The Muny gives a fresh interpretation to ground-breaking ‘Chorus Line’
by Judith Newmark, St. Louis Post Dispatch
When “A Chorus Line” opened in 1975, it revolutionized musical theater with its origins (a rap session), its heroes and heroines (the “gypsies” who dance in Broadway ensembles) and its bare-bones, uncompromising visual and emotional style.
At the time it closed 15 years later, with nine Tony awards and a Pulitzer Prize in drama to its credit, it was the longest-running show in Broadway history.
But in the interval, the world it depicted was ravaged by plague, by an illness that nobody had even heard of in 1975. AIDS would claim many of the artists involved with “A Chorus Line,” including the original director and choreographer, Michael Bennett. And it would turn all of them into mourners, during the years when dancers seemed to go to friends’ funerals almost as often as they went to class.
After the passage of so much time and the change in so much circumstance, it makes sense to find a fresh take on Bennett’s masterpiece.
And that’s exactly what director and choreographer Denis Jones brings to the production this week at the Muny.
Thoughtfully, he creates that without violating the terms of the script, and while honoring the special advantages of the Muny: He does it by bringing in children.
“A Chorus Line” concerns dancers auditioning for a spot in a new Broadway show. Zach (Ivan Hernandez), the director/choreographer, eliminates many of the hopefuls after seeing them dance (“I Hope I Get It”).

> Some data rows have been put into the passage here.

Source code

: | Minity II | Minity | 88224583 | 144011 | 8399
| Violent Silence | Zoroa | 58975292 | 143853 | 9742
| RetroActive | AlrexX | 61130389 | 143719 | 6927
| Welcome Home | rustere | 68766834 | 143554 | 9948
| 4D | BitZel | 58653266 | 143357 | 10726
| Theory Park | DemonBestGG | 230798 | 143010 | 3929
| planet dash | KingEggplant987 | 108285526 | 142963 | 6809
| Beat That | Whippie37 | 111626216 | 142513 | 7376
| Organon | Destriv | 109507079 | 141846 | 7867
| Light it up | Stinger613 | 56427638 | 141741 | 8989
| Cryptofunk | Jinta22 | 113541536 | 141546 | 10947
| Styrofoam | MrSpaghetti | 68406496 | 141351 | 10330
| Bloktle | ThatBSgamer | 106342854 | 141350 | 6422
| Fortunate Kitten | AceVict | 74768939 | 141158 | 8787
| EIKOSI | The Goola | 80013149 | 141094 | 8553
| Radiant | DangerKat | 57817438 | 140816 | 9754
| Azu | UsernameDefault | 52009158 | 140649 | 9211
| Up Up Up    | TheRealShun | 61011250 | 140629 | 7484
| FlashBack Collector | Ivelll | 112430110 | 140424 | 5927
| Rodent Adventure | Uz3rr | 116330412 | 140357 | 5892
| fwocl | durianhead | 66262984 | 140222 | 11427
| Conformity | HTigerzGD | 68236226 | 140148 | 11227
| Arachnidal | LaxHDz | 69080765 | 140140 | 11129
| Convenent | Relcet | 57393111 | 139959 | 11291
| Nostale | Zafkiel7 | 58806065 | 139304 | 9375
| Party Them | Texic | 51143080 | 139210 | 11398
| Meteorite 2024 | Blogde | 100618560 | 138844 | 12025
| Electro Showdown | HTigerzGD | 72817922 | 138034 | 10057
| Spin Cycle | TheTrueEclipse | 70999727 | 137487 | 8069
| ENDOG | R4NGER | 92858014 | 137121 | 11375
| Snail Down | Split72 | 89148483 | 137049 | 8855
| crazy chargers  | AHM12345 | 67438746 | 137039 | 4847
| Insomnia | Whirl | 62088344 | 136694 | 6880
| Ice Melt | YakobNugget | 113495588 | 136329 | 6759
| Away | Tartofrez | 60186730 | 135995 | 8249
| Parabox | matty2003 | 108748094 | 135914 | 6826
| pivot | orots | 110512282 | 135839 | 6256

But he won’t hire all of the dancers who remain. Instead, Zach wants to hear each one talk about his or her life. He’s particularly interested in their childhood stories.
That’s a novel demand, to say the least. The dancers are uncomfortable. Is Zach just power-tripping? Could be, but what choice have they got? They all need jobs. They want to make the final cut. They’ll talk.